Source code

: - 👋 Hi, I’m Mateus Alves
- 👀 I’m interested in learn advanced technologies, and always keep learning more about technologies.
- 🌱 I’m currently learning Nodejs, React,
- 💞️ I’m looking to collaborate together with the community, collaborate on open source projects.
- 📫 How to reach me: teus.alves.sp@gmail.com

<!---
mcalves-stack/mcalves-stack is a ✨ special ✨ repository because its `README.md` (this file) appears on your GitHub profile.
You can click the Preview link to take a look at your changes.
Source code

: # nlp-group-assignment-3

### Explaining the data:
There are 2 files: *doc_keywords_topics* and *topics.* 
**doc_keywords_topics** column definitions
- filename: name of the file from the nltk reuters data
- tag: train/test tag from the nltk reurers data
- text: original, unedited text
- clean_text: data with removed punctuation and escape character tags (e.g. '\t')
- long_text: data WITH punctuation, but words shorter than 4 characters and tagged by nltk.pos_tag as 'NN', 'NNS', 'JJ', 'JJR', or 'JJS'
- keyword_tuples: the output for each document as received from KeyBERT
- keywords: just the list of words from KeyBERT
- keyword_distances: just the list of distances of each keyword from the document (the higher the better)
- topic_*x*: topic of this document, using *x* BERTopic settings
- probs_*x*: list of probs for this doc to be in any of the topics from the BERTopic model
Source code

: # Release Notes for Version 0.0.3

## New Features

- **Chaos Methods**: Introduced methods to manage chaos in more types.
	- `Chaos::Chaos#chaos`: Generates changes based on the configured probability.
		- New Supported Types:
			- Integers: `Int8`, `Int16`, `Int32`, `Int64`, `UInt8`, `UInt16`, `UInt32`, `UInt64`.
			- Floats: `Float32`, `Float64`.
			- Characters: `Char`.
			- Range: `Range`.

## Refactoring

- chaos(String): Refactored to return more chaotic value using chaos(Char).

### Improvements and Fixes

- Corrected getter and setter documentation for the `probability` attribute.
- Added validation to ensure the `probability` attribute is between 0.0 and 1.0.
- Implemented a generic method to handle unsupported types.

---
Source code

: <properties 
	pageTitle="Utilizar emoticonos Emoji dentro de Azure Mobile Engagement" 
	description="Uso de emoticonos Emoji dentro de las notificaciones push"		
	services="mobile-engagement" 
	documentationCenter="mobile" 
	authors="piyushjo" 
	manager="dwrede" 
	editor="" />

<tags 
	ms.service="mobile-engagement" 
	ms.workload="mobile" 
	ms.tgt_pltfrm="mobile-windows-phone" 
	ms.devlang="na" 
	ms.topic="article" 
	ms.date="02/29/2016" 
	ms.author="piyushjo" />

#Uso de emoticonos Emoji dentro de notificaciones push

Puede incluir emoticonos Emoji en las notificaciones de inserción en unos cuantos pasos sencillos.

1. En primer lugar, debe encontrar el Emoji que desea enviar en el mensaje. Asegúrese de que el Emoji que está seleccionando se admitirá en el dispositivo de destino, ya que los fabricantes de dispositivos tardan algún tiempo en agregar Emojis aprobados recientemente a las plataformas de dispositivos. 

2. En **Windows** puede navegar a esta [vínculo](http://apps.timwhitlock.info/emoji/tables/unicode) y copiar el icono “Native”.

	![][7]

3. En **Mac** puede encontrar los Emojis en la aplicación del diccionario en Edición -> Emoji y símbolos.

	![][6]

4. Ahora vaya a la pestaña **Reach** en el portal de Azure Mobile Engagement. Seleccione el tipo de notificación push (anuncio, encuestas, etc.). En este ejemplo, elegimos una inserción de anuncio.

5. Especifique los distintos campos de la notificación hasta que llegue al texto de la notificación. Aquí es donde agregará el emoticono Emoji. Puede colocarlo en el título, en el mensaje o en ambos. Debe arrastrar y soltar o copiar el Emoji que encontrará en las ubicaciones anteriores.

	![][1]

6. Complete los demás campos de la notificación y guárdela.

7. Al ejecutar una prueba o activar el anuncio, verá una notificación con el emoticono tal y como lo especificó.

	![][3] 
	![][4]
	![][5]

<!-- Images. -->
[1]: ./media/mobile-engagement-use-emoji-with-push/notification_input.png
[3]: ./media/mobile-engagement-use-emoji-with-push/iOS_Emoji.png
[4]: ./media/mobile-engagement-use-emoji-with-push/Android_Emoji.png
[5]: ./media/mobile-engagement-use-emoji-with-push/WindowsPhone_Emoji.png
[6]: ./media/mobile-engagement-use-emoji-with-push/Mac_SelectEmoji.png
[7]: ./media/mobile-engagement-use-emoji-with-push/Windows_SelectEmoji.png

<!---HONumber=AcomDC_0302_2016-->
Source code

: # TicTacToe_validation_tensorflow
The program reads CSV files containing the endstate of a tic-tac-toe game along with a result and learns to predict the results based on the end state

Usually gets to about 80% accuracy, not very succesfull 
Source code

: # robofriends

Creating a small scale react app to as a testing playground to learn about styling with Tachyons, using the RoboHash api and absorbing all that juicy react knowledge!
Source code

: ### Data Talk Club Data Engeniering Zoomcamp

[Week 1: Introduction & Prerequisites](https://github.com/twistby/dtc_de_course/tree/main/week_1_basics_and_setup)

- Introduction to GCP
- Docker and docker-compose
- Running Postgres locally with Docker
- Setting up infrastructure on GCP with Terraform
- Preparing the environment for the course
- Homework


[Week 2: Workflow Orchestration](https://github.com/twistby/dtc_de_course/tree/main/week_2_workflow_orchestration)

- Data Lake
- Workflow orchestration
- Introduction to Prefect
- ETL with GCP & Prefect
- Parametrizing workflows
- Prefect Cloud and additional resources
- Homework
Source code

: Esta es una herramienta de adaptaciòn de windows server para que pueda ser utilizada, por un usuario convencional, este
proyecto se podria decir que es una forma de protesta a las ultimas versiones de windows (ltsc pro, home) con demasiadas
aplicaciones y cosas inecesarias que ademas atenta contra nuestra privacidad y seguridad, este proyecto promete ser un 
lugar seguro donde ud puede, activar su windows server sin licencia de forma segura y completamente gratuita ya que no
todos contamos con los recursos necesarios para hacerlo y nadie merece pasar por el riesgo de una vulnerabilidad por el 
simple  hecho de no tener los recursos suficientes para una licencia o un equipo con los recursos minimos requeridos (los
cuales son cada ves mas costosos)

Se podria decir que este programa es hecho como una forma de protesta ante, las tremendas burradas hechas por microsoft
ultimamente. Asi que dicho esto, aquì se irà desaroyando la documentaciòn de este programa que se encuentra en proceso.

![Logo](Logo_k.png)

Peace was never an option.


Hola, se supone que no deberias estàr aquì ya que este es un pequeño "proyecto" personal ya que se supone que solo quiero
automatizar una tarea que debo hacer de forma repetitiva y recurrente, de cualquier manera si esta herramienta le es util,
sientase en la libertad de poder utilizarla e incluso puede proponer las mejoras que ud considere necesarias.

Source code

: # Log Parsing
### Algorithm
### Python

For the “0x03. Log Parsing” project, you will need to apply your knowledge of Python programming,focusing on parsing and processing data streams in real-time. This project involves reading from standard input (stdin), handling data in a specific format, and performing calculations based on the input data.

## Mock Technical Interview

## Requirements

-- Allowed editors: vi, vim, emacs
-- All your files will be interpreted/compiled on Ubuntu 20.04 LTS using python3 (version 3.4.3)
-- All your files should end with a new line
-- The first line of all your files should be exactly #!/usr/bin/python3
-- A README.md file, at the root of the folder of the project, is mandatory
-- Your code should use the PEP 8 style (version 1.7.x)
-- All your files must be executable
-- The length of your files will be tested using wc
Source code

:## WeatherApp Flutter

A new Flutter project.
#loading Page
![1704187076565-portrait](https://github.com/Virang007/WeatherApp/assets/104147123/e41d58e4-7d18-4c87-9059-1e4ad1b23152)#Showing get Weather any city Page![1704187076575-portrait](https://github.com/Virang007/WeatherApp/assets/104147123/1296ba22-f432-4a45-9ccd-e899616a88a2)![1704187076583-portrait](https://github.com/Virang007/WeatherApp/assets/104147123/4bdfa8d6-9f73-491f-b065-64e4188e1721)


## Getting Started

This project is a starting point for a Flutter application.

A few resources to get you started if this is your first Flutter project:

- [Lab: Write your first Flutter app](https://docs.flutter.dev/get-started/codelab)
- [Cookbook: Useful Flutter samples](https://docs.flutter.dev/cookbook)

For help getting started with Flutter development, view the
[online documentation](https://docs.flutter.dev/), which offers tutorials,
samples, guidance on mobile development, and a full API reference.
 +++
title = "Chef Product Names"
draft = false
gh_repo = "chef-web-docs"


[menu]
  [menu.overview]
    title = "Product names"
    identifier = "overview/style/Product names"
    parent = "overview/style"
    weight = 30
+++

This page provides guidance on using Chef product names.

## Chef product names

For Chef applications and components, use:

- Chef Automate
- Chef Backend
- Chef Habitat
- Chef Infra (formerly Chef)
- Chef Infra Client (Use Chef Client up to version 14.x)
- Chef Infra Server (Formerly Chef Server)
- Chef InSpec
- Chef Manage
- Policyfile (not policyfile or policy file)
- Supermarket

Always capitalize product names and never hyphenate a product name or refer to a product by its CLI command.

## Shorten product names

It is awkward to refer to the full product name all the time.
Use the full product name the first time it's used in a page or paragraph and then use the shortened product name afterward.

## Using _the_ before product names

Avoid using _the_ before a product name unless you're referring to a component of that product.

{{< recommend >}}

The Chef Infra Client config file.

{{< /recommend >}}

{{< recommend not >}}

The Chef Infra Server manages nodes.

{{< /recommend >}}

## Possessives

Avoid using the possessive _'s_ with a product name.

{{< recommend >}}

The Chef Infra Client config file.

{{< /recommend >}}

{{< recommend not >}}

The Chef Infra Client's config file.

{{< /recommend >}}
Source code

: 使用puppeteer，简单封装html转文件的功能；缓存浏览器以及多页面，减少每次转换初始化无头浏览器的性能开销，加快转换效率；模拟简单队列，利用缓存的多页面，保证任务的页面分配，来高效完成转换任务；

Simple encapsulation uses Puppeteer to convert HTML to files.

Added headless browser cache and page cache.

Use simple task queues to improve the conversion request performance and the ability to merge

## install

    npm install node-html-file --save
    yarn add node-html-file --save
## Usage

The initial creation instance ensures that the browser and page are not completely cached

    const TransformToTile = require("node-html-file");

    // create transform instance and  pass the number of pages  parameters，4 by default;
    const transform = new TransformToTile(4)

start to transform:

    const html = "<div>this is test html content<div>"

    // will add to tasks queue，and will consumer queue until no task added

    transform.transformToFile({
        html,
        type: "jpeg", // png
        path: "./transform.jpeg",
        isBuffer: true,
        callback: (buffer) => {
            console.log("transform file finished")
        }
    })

################

=== Aim of the exercise ===
Reproduce the records verbatim, starting at their first line and ending after the line that contains "## New Features", with both of those lines included.

=== Result of this task ===
Source code

: - 👋 Hi, I’m Mateus Alves
- 👀 I’m interested in learn advanced technologies, and always keep learning more about technologies.
- 🌱 I’m currently learning Nodejs, React,
- 💞️ I’m looking to collaborate together with the community, collaborate on open source projects.
- 📫 How to reach me: teus.alves.sp@gmail.com

<!---
mcalves-stack/mcalves-stack is a ✨ special ✨ repository because its `README.md` (this file) appears on your GitHub profile.
You can click the Preview link to take a look at your changes.
Source code

: # nlp-group-assignment-3

### Explaining the data:
There are 2 files: *doc_keywords_topics* and *topics.* 
**doc_keywords_topics** column definitions
- filename: name of the file from the nltk reuters data
- tag: train/test tag from the nltk reurers data
- text: original, unedited text
- clean_text: data with removed punctuation and escape character tags (e.g. '\t')
- long_text: data WITH punctuation, but words shorter than 4 characters and tagged by nltk.pos_tag as 'NN', 'NNS', 'JJ', 'JJR', or 'JJS'
- keyword_tuples: the output for each document as received from KeyBERT
- keywords: just the list of words from KeyBERT
- keyword_distances: just the list of distances of each keyword from the document (the higher the better)
- topic_*x*: topic of this document, using *x* BERTopic settings
- probs_*x*: list of probs for this doc to be in any of the topics from the BERTopic model
Source code

: # Release Notes for Version 0.0.3

## New Features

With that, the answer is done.